Okay, so a little background.
I'm working on my PhD and I'm finding that while I code, I tend to write
out a lot of the meat of my papers while coding and experimenting.
Usually, I use a separate window, but lately, I've been finding that I
write little code and a lot of text (explaining, referencing, and
testing brand new algorithms tends to do this to one). So I got into
literate programming.
Of course I use Emacs/Slime as my programming environment, but I
discovered "muse" the other day, and it does most of what I need without
me having to fly 13 hours to Sri Lanka to tap rubber trees by hand (I
place writing LaTeX at about the same hassle level as going through
airport security and flying overnight to some distant country, and if
you missed the obtuse joke, ah well).
The only thing I now wonder is:
Has anyone written macros to do this already in elisp? All I think
needs to be done is to write a short elisp file that has one function to
take a Lisp source, strip the semicolon from beginning-of-line comments,
and either wrap <code> tags around the lisp source or drops it depending
on the value of a parameter, then writes it to another buffer or a file.
I know there are caveats that would make it more general, for example
maybe avoiding the assumption that all beginning of line comments are
meant for the text (perhaps only two-semicolon beginning of line
comments, or a semicolon-dash on the first and last lines of a
document-destined comment). Are there any other things I should keep in
mind? Does anyone else think this is a good idea?

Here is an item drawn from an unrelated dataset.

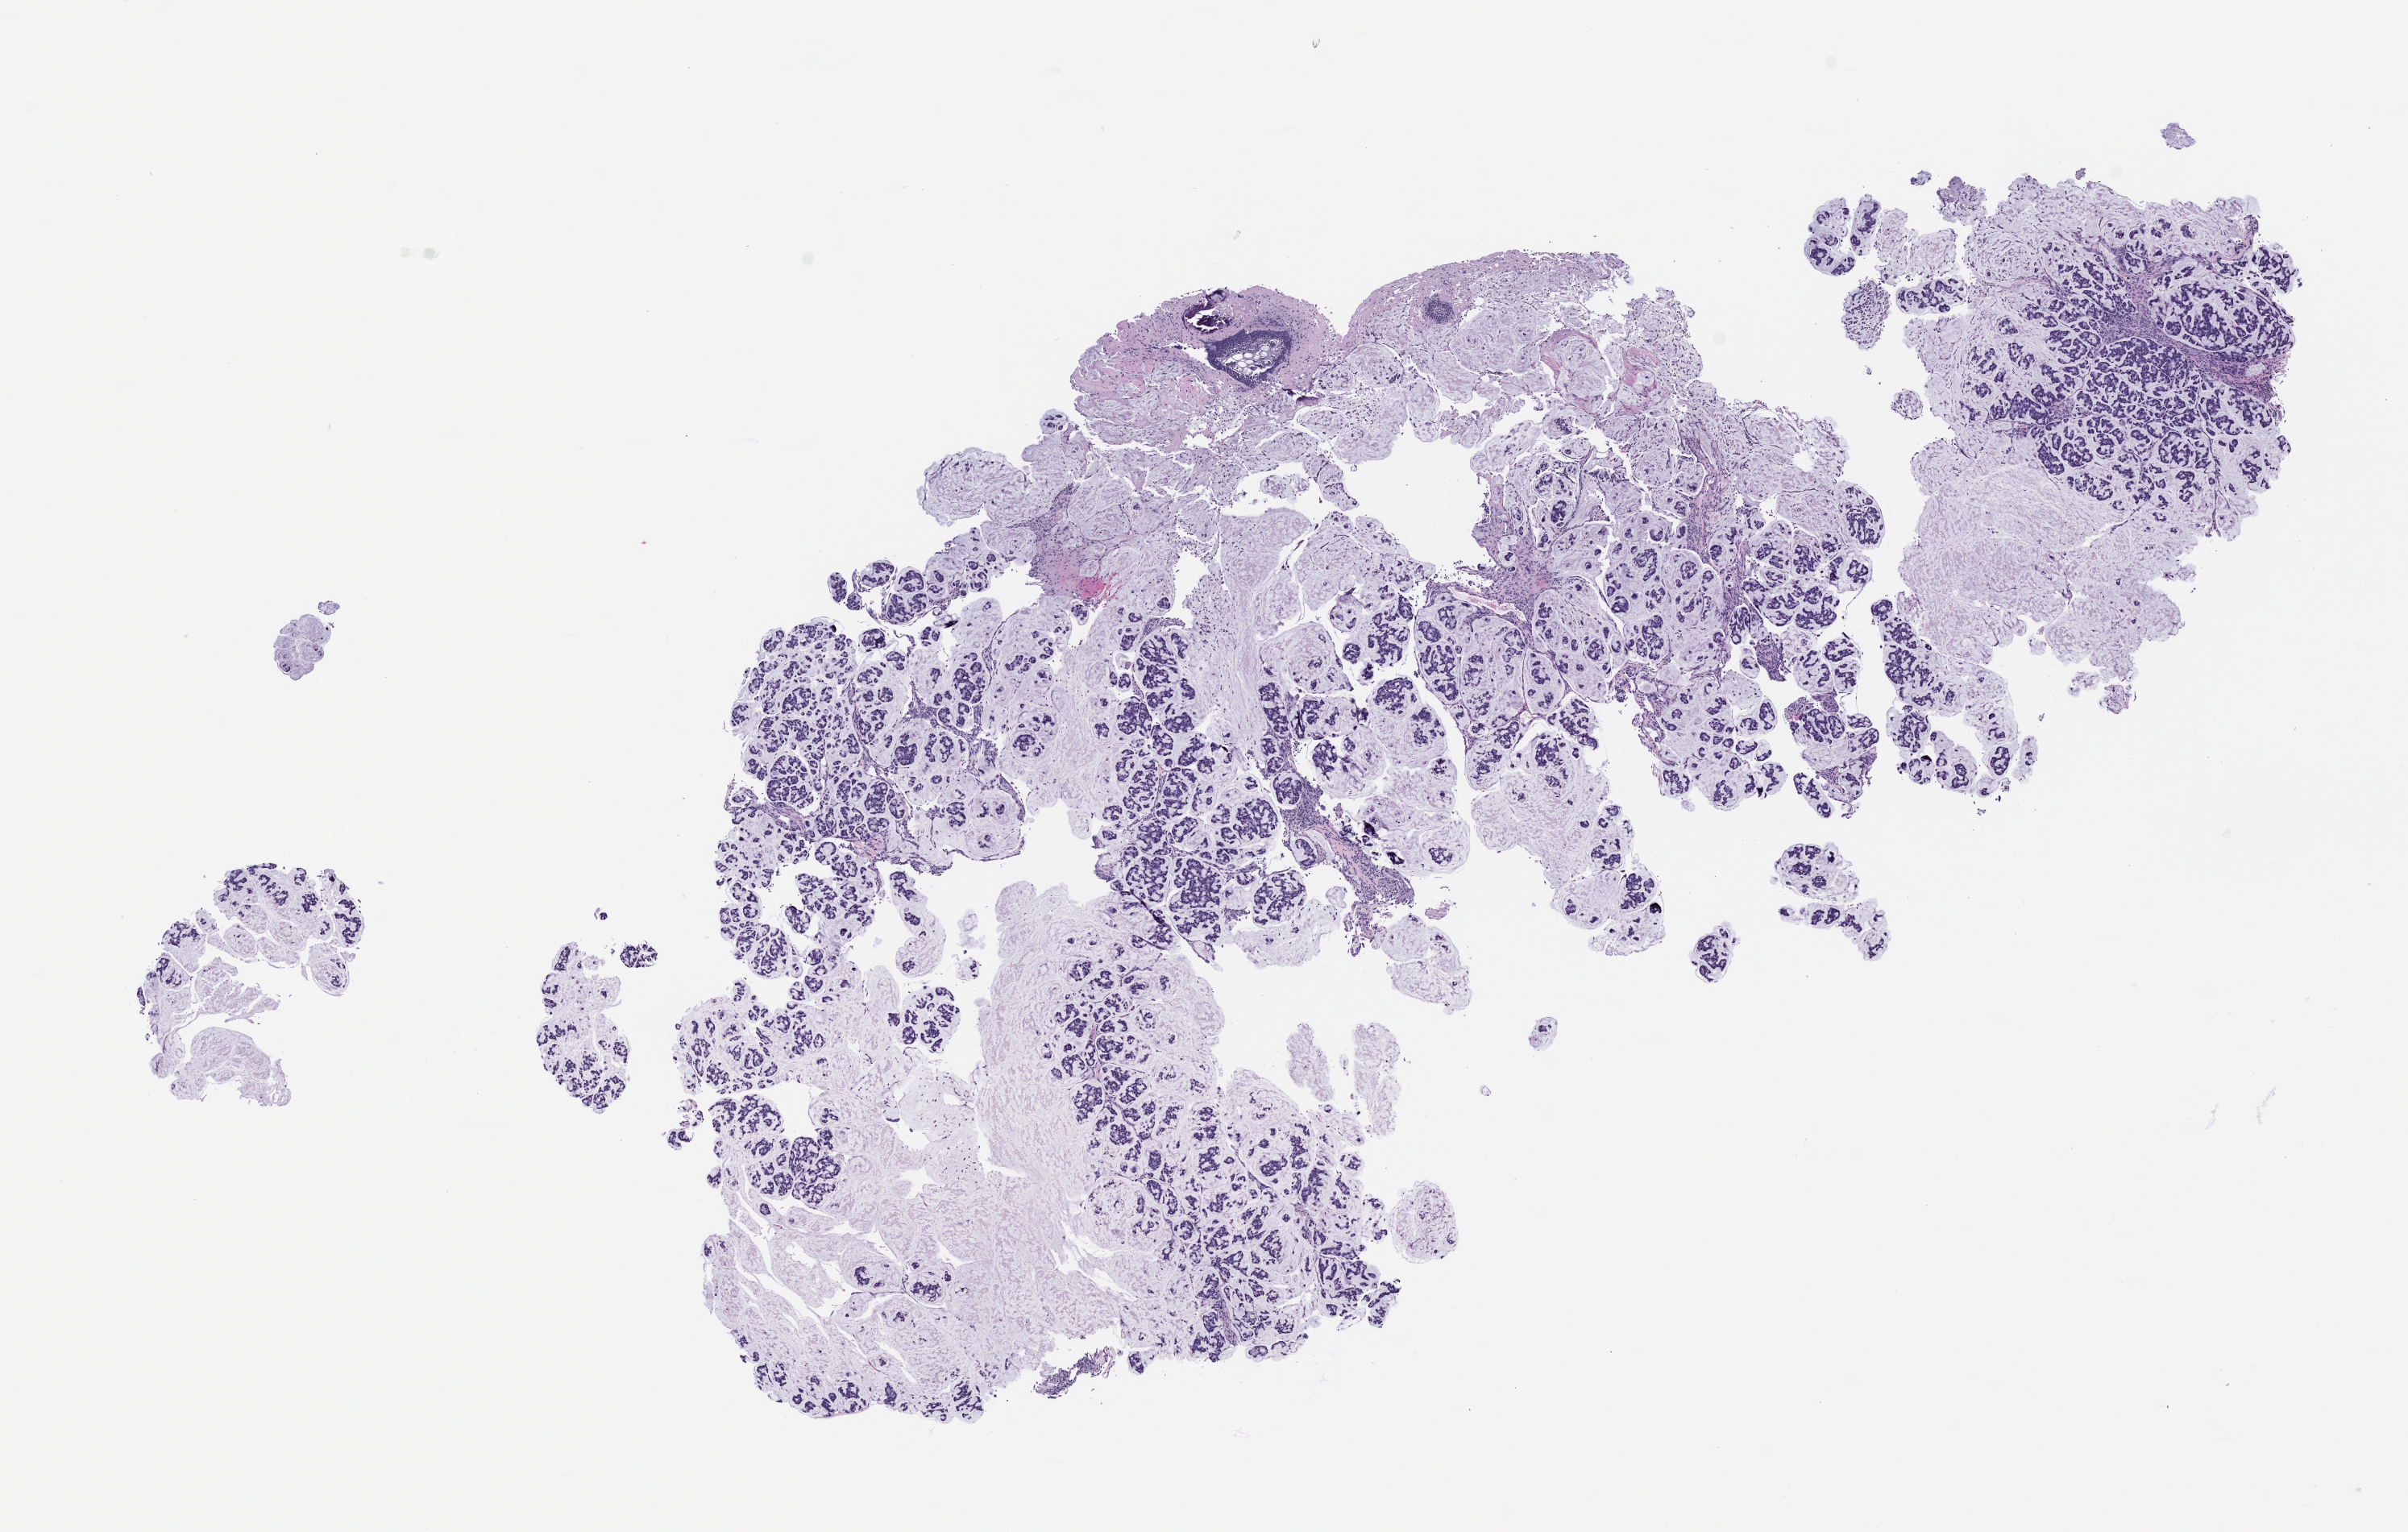
H&E whole-slide image of a patient-derived xenograft (PDX) tumor grown in a mouse, passage 2, a low-resolution overview of the entire scanned area, about 12.0 x 7.6 mm, formalin-fixed paraffin-embedded section, tumor site category: colon.
• originating patient diagnosis: Colon Adenocarcinoma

I'm thinking the function will be
muse-publish-lisp-source
I don't suppose there's any real practical way to hybrid-ize the major
editing modes so my muse font-lock bindings hold inside the comments?
-- Jeff
It is a bit related: have a look at pbook.el
http://www.bluetail.com/~luke/misc/emacs/pbook.pdf
It more or less automatically sets your top level comments in LaTex.
On Thu, 17 Aug 2006 04:07:05 GMT, Jeff Heard <·····@ir.iit.edu> wrote:
> Okay, so a little background.
>
> I'm working on my PhD and I'm finding that while I code, I tend to write
> out a lot of the meat of my papers while coding and experimenting.
> Usually, I use a separate window, but lately, I've been finding that I
> write little code and a lot of text (explaining, referencing, and
> testing brand new algorithms tends to do this to one). So I got into
> literate programming.
>
> Of course I use Emacs/Slime as my programming environment, but I
> discovered "muse" the other day, and it does most of what I need without
> me having to fly 13 hours to Sri Lanka to tap rubber trees by hand (I
> place writing LaTeX at about the same hassle level as going through
> airport security and flying overnight to some distant country, and if
> you missed the obtuse joke, ah well).
>
> The only thing I now wonder is:
>
> Has anyone written macros to do this already in elisp? All I think
> needs to be done is to write a short elisp file that has one function to
> take a Lisp source, strip the semicolon from beginning-of-line comments,
> and either wrap <code> tags around the lisp source or drops it depending
> on the value of a parameter, then writes it to another buffer or a file.
>
> I know there are caveats that would make it more general, for example
> maybe avoiding the assumption that all beginning of line comments are
> meant for the text (perhaps only two-semicolon beginning of line
> comments, or a semicolon-dash on the first and last lines of a
> document-destined comment). Are there any other things I should keep in
> mind? Does anyone else think this is a good idea?
>
> I'm thinking the function will be
>
> muse-publish-lisp-source
>
> I don't suppose there's any real practical way to hybrid-ize the major
> editing modes so my muse font-lock bindings hold inside the comments?